Quantizing with AutoAWQ

Let's do a short demo and quantize Mistral 7B!

First, we install autoawq. It will allow us to easily quantize and perform inference on AWQ models! AutoAWQ also provides, by default, a pile-val dataset that will be used for the quantization process!

!pip install autoawq

Once we're done, we can download the model we want to quantize. First, let's log in with a read access token so we have access to the models.

Note: You need to first accept the terms in the repo.

from huggingface_hub import login

login("read_token")

Now everything is ready, so we can load the model and quantize it! Here, we will quantize the model to 4-bit!

from awq import AutoAWQForCausalLM
from transformers import AutoTokenizer

pretrained_model_dir = "mistralai/Mistral-7B-Instruct-v0.3"
quantized_model_dir = "mistral_awq_quant"

model = AutoAWQForCausalLM.from_pretrained(
    pretrained_model_dir, **{"low_cpu_mem_usage": True, "use_cache": False}
)
tokenizer = AutoTokenizer.from_pretrained(pretrained_model_dir, trust_remote_code=True)

# quantize the model
quant_config = { "zero_point": True, "q_group_size": 128, "w_bit": 4, "version": "GEMM" }
model.quantize(tokenizer, quant_config=quant_config)

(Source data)

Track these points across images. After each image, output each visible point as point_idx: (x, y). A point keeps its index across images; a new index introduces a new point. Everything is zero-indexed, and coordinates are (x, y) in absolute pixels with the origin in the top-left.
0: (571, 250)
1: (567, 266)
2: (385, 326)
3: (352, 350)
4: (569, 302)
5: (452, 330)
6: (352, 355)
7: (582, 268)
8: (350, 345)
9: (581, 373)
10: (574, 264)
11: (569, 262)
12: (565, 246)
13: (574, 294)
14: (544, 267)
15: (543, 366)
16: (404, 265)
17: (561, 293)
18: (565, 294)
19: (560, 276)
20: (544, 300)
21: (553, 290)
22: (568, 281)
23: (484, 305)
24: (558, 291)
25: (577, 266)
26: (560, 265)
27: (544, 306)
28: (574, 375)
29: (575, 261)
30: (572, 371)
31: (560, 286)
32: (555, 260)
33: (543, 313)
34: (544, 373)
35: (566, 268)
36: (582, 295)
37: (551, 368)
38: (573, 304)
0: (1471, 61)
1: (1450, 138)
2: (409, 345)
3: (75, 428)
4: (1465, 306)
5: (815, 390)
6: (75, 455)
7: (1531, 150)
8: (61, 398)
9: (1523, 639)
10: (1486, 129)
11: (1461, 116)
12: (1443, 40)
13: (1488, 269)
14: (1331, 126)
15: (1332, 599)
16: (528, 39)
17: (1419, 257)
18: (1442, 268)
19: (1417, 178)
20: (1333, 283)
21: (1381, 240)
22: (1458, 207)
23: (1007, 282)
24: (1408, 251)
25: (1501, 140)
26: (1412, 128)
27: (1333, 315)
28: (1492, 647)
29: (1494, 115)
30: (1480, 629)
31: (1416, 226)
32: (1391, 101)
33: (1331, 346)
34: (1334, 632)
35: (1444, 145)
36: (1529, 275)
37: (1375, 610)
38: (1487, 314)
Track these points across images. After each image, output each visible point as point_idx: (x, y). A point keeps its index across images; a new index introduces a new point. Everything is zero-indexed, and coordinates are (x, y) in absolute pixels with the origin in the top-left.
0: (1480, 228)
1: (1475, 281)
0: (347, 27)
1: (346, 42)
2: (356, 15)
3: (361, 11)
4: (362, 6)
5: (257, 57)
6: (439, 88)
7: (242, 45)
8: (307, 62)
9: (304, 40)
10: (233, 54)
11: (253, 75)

■ YOUR INSTRUCTIONS:
Transcribe the passage of the excerpt on quantizing with AutoAWQ between "Quantizing with AutoAWQ" and "to the models.", inclusive. The rows are separate material and are not part of the excerpt on quantizing with AutoAWQ.

■ ANSWER SPACE:
Quantizing with AutoAWQ

Let's do a short demo and quantize Mistral 7B!

First, we install autoawq. It will allow us to easily quantize and perform inference on AWQ models! AutoAWQ also provides, by default, a pile-val dataset that will be used for the quantization process!

!pip install autoawq

Once we're done, we can download the model we want to quantize. First, let's log in with a read access token so we have access to the models.